### Aim
Update everything from the line containing "pose: elev=164.5 azim=271.2" down to the line containing "Dot at: (201, 313)" by changing "dist" to "distance" and keeping all else unchanged. Return only those lines.

----- Material for this task -----

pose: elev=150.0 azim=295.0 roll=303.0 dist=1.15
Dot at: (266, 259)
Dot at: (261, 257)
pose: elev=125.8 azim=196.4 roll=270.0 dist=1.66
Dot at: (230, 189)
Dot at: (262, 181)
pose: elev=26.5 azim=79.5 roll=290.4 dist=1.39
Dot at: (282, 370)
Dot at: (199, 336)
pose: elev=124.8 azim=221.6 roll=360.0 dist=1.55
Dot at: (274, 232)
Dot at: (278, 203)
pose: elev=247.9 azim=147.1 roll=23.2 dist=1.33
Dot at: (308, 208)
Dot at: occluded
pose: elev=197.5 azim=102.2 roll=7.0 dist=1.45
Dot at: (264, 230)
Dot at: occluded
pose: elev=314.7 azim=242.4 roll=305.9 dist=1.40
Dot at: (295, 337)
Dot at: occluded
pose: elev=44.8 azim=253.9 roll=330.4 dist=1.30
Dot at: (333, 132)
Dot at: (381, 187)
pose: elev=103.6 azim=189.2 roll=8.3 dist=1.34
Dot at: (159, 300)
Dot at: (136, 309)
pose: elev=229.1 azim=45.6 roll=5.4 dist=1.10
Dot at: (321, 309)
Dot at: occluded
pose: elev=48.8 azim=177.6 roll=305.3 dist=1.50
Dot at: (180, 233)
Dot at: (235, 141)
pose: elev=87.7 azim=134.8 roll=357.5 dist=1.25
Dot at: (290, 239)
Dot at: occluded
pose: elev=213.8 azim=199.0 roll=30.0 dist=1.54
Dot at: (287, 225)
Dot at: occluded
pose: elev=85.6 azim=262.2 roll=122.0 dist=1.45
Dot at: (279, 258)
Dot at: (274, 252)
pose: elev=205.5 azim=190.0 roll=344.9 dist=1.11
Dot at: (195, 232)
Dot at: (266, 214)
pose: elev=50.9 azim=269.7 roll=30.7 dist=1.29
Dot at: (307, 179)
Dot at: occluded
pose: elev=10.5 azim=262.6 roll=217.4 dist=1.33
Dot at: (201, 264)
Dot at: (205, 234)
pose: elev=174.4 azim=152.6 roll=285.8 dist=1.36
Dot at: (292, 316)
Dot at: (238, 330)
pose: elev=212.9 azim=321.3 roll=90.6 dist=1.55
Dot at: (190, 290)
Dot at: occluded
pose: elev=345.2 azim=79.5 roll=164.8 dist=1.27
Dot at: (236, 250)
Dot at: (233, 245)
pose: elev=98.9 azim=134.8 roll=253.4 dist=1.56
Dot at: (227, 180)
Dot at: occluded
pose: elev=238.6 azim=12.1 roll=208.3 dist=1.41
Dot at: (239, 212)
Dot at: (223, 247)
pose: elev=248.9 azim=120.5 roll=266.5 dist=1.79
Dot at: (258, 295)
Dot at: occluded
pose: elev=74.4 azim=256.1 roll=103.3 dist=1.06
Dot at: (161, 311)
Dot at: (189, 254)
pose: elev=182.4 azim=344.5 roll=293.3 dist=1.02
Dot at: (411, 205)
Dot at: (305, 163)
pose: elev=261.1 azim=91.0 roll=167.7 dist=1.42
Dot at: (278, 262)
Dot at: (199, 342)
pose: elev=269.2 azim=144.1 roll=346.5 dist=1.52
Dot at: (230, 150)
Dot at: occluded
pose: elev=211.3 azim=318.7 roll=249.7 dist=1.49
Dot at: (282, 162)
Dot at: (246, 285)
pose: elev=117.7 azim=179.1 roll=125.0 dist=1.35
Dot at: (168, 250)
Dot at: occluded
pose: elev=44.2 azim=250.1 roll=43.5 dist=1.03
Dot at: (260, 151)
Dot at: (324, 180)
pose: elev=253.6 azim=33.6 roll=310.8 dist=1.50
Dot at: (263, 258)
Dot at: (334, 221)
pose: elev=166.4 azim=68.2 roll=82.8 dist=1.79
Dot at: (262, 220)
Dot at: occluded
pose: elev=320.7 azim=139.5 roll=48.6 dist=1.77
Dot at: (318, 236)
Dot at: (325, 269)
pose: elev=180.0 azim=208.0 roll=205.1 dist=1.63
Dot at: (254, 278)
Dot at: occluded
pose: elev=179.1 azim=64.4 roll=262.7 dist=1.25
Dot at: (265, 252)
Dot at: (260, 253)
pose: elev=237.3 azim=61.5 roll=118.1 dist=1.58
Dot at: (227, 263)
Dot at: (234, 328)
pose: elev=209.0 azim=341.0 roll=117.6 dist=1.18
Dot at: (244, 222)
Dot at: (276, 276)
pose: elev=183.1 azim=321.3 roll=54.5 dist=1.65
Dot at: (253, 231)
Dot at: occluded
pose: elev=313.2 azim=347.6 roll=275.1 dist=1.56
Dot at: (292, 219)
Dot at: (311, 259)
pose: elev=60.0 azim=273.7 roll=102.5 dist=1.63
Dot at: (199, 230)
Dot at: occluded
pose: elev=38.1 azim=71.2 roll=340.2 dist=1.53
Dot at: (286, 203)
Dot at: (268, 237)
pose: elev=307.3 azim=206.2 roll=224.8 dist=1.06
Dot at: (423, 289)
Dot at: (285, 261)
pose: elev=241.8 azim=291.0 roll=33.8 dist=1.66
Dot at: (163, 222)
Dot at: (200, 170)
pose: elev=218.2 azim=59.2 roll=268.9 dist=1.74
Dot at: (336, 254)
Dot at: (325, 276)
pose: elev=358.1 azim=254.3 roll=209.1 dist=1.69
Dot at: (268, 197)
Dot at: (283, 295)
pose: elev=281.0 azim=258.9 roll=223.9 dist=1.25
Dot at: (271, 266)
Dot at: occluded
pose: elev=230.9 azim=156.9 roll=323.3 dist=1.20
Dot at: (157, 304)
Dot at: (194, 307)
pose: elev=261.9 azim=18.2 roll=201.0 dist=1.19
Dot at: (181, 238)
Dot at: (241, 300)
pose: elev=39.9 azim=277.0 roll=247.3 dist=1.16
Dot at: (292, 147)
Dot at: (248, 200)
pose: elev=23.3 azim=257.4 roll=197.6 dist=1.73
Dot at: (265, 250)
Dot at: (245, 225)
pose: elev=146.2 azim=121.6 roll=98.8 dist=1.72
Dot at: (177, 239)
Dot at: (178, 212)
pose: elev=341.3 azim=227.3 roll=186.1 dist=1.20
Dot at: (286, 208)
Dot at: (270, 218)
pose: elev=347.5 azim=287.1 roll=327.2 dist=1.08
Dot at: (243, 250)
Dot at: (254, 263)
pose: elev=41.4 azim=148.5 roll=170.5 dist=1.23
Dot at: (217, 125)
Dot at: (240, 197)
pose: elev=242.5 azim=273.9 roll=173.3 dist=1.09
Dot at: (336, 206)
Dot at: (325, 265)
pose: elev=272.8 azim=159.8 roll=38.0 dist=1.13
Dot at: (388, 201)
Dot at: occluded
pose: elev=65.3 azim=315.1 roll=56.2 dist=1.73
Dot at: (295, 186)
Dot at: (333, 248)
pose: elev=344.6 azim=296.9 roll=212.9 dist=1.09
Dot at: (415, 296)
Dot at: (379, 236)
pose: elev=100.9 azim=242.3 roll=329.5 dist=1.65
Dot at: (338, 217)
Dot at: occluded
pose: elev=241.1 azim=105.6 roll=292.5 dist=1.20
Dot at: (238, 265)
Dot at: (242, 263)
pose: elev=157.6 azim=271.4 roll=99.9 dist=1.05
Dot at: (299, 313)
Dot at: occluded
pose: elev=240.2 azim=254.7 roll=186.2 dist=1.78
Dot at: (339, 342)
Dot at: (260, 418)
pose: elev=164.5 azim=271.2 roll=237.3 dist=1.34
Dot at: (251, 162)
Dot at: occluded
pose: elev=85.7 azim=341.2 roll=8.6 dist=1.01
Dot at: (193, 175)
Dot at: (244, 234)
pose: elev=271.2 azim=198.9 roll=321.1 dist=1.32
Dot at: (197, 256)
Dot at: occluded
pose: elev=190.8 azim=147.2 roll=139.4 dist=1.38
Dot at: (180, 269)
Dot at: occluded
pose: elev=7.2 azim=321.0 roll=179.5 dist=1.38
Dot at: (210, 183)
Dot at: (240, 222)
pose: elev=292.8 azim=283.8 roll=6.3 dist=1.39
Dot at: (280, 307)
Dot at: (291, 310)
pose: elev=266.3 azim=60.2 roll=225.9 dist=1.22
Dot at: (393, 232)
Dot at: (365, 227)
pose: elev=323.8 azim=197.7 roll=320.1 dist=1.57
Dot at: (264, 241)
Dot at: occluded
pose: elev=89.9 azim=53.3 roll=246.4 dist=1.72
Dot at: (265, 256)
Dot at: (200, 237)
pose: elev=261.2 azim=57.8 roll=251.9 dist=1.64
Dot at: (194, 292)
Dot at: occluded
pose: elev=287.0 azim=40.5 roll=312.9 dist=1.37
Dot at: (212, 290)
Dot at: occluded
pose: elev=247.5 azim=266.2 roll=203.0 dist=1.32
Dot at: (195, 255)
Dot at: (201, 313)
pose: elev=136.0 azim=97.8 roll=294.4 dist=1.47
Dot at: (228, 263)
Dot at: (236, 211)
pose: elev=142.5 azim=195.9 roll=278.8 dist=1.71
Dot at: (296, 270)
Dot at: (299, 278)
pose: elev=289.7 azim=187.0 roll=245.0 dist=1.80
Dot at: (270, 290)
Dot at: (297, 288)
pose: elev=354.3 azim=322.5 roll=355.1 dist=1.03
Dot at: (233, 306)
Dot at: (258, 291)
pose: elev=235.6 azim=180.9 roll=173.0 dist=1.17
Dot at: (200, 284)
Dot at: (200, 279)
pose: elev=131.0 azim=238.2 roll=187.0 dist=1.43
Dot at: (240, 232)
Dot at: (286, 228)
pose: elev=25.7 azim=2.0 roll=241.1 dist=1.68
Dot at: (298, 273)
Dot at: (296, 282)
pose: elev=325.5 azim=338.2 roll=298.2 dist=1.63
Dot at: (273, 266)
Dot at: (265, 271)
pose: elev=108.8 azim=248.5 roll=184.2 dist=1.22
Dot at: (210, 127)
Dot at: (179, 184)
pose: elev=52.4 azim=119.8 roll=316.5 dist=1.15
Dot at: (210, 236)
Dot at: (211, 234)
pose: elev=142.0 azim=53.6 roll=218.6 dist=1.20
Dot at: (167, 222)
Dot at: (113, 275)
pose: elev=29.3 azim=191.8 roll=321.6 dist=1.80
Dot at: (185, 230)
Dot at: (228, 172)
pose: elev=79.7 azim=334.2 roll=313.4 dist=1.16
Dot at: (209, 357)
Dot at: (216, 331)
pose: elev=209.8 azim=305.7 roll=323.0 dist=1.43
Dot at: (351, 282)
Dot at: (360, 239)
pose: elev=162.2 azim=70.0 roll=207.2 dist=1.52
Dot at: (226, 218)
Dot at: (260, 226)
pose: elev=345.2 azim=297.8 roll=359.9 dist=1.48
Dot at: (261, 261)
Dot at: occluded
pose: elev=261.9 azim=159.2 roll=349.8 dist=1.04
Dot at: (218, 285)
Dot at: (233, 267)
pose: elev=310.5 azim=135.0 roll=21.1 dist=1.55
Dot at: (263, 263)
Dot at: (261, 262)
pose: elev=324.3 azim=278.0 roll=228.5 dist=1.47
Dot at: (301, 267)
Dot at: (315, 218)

-----

### Complete output
pose: elev=164.5 azim=271.2 roll=237.3 distance=1.34
Dot at: (251, 162)
Dot at: occluded
pose: elev=85.7 azim=341.2 roll=8.6 distance=1.01
Dot at: (193, 175)
Dot at: (244, 234)
pose: elev=271.2 azim=198.9 roll=321.1 distance=1.32
Dot at: (197, 256)
Dot at: occluded
pose: elev=190.8 azim=147.2 roll=139.4 distance=1.38
Dot at: (180, 269)
Dot at: occluded
pose: elev=7.2 azim=321.0 roll=179.5 distance=1.38
Dot at: (210, 183)
Dot at: (240, 222)
pose: elev=292.8 azim=283.8 roll=6.3 distance=1.39
Dot at: (280, 307)
Dot at: (291, 310)
pose: elev=266.3 azim=60.2 roll=225.9 distance=1.22
Dot at: (393, 232)
Dot at: (365, 227)
pose: elev=323.8 azim=197.7 roll=320.1 distance=1.57
Dot at: (264, 241)
Dot at: occluded
pose: elev=89.9 azim=53.3 roll=246.4 distance=1.72
Dot at: (265, 256)
Dot at: (200, 237)
pose: elev=261.2 azim=57.8 roll=251.9 distance=1.64
Dot at: (194, 292)
Dot at: occluded
pose: elev=287.0 azim=40.5 roll=312.9 distance=1.37
Dot at: (212, 290)
Dot at: occluded
pose: elev=247.5 azim=266.2 roll=203.0 distance=1.32
Dot at: (195, 255)
Dot at: (201, 313)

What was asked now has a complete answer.